= Hybrid input-output algorithm =

Algorithm for phase retrieval

The hybrid input-output (HIO) algorithm for phase retrieval is a modification of the error reduction algorithm for retrieving the phases in coherent diffraction imaging. Determining the phases of a diffraction pattern is crucial since the diffraction pattern of an object is its Fourier transform and in order to properly invert transform the diffraction pattern the phases must be known. Only the amplitude however, can be measured from the intensity of the diffraction pattern and can thus be known experimentally. This fact together with some kind of support constraint can be used in order to iteratively calculate the phases. The HIO algorithm uses negative feedback in Fourier space in order to progressively force the solution to conform to the Fourier domain constraints (support). Unlike the error reduction algorithm which alternately applies Fourier and object constraints the HIO "skips" the object domain step and replaces it with negative feedback acting upon the previous solution.

Although it has been shown that the method of error reduction converges to a limit (but usually not to the correct or optimal solution)

there is no limit to how long this process can take. Moreover, the error reduction algorithm will almost certainly find a local minimum instead of the global solution. The HIO differs from error reduction only in one step but this is enough to reduce this problem significantly. Whereas the error reduction approach iteratively improves solutions over time the HIO remodels the previous solution in Fourier space applying negative feedback. By minimizing the mean square error in Fourier space from the previous solution, the HIO provides a better candidate solution for inverse transforming. Although it is both faster and more powerful than error reduction, the HIO algorithm does have a uniqueness problem.
Depending on how strong the negative feedback is there can often be more than one solution for any set of diffraction data. Although a problem, it has been shown that many of these possible solutions stem from the fact that HIO allows for mirror images taken in any plane to arise as solutions.
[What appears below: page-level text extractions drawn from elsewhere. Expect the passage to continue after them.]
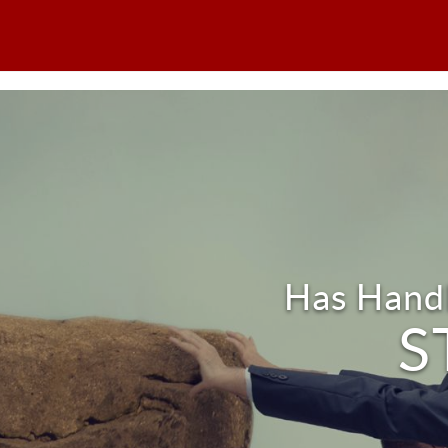
Has Handl
S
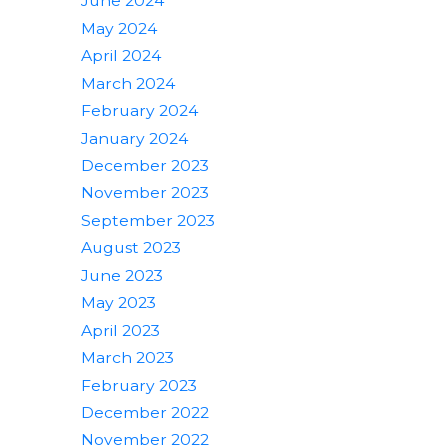
June 2024
May 2024
April 2024
March 2024
February 2024
January 2024
December 2023
November 2023
September 2023
August 2023
June 2023
May 2023
April 2023
March 2023
February 2023
December 2022
November 2022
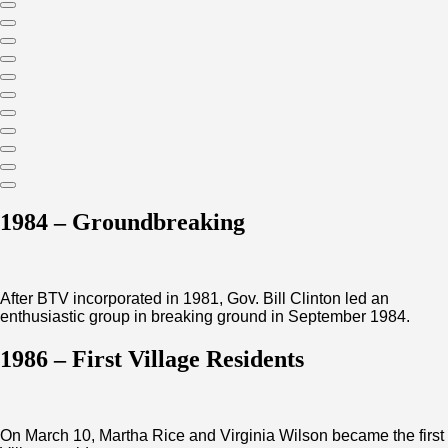
1984 – Groundbreaking
After BTV incorporated in 1981, Gov. Bill Clinton led an
enthusiastic group in breaking ground in September 1984.
1986 – First Village Residents
On March 10, Martha Rice and Virginia Wilson became the first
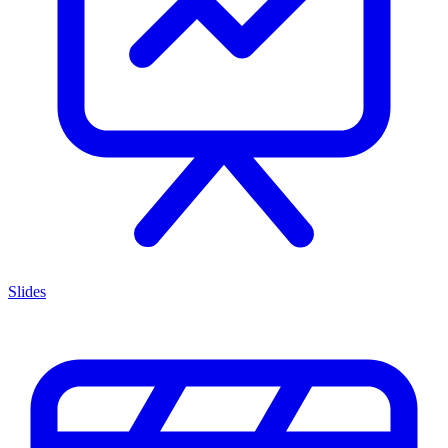
Slides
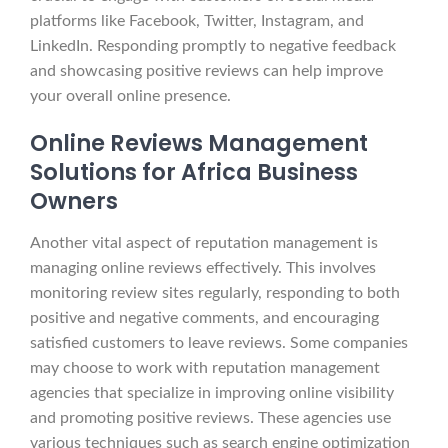
platforms like Facebook, Twitter, Instagram, and
LinkedIn. Responding promptly to negative feedback
and showcasing positive reviews can help improve
your overall online presence.
Online Reviews Management
Solutions for Africa Business
Owners
Another vital aspect of reputation management is
managing online reviews effectively. This involves
monitoring review sites regularly, responding to both
positive and negative comments, and encouraging
satisfied customers to leave reviews. Some companies
may choose to work with reputation management
agencies that specialize in improving online visibility
and promoting positive reviews. These agencies use
various techniques such as search engine optimization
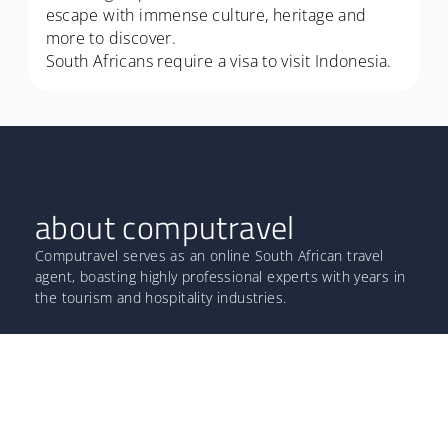
escape with immense culture, heritage and
more to discover.
South Africans require a visa to visit Indonesia.
about computravel
Computravel serves as an online South African travel
agent, boasting highly professional experts with years in
the tourism and hospitality industries.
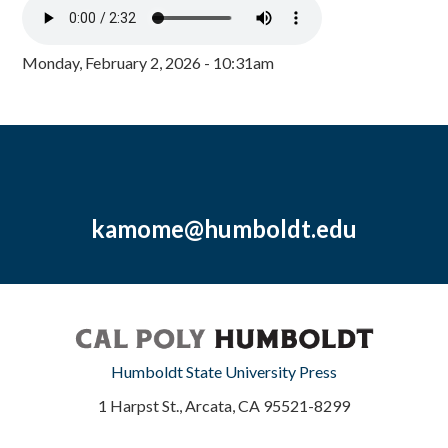
Monday, February 2, 2026 - 10:31am
kamome@humboldt.edu
Humboldt State University Press
1 Harpst St., Arcata, CA 95521-8299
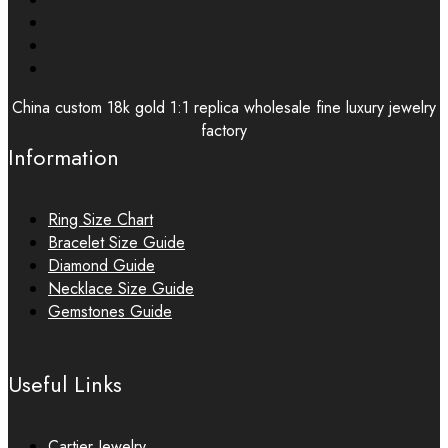
China custom 18k gold 1:1 replica wholesale fine luxury jewelry
factory
Information
Ring Size Chart
Bracelet Size Guide
Diamond Guide
Necklace Size Guide
Gemstones Guide
Useful Links
Cartier Jewelry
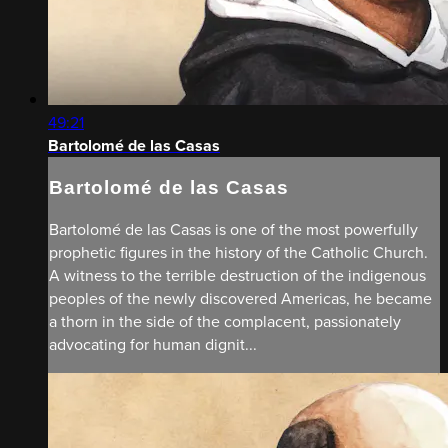
49:21
Bartolomé de las Casas
Bartolomé de las Casas
Bartolomé de las Casas is one of the most powerfully
prophetic figures in the history of the Catholic Church.
A witness to the terrible destruction of the indigenous
peoples of the newly discovered Americas, he became
a thorn in the side of the complacent, passionately
advocating for human dignit...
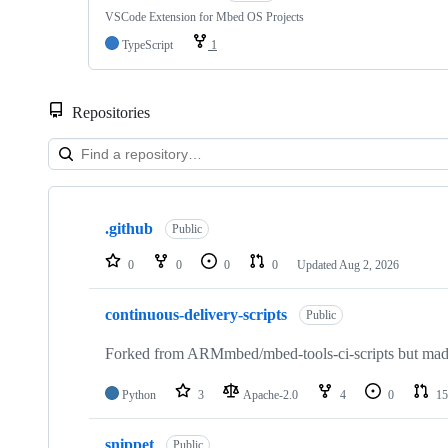
VSCode Extension for Mbed OS Projects
TypeScript
1
Repositories
Showing
10
.github
of
Public
682
repositories
0
0
0
0
Updated
Aug 2, 2026
continuous-delivery-scripts
Public
Forked from ARMmbed/mbed-tools-ci-scripts but made 
Python
3
Apache-2.0
4
0
15
snippet
Public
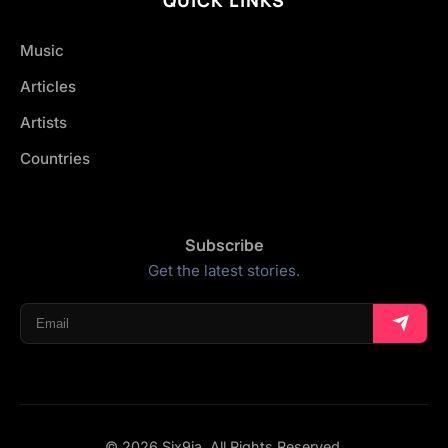
Music
Articles
Artists
Countries
Subscribe
Get the latest stories.
© 2026 Six9ja. All Rights Reserved.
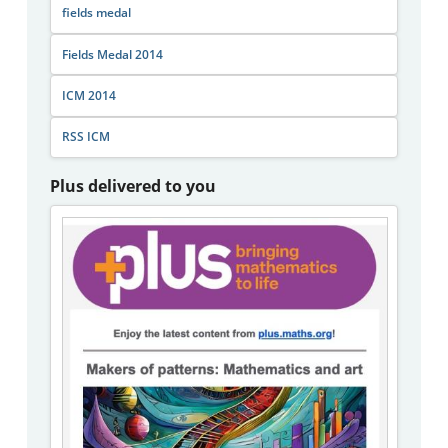
fields medal
Fields Medal 2014
ICM 2014
RSS ICM
Plus delivered to you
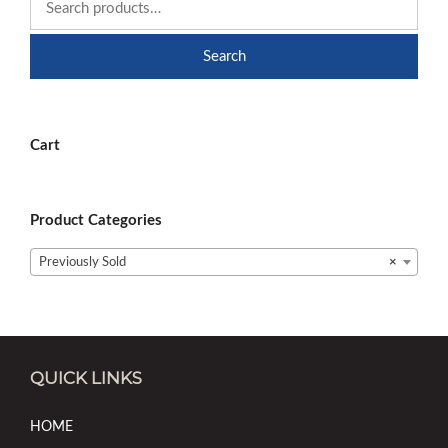
Search
Cart
Product Categories
Previously Sold
×
QUICK LINKS
HOME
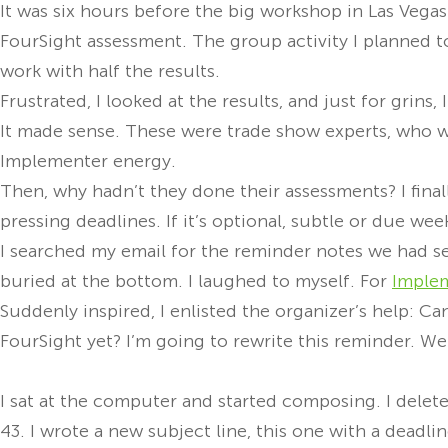
It was six hours before the big workshop in Las Vegas
FourSight assessment. The group activity I planned to
work with half the results.
Frustrated, I looked at the results, and just for grin
It made sense. These were trade show experts, who w
Implementer energy.
Then, why hadn’t they done their assessments? I final
pressing deadlines. If it’s optional, subtle or due week
I searched my email for the reminder notes we had se
buried at the bottom. I laughed to myself. For
Imple
Suddenly inspired, I enlisted the organizer’s help: Ca
FourSight yet? I’m going to rewrite this reminder. W
I sat at the computer and started composing. I delete
43. I wrote a new subject line, this one with a deadlin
In crystallography, the scientist is seldom interested in the atomic coordinates relative to any other reference than the molecule itself and is therefore more than happy with a solution that is upside-down of flipped from the actual image. A downside is that HIO has a tendency to escape both global and local maxima. This problem also depends on the strength of the feedback parameter, and a good solution to this problem is to switch algorithm when the error reaches its minimum. Other methods of phasing a coherent diffraction pattern include difference map algorithm and "relaxed averaged alternating reflections" or RAAR.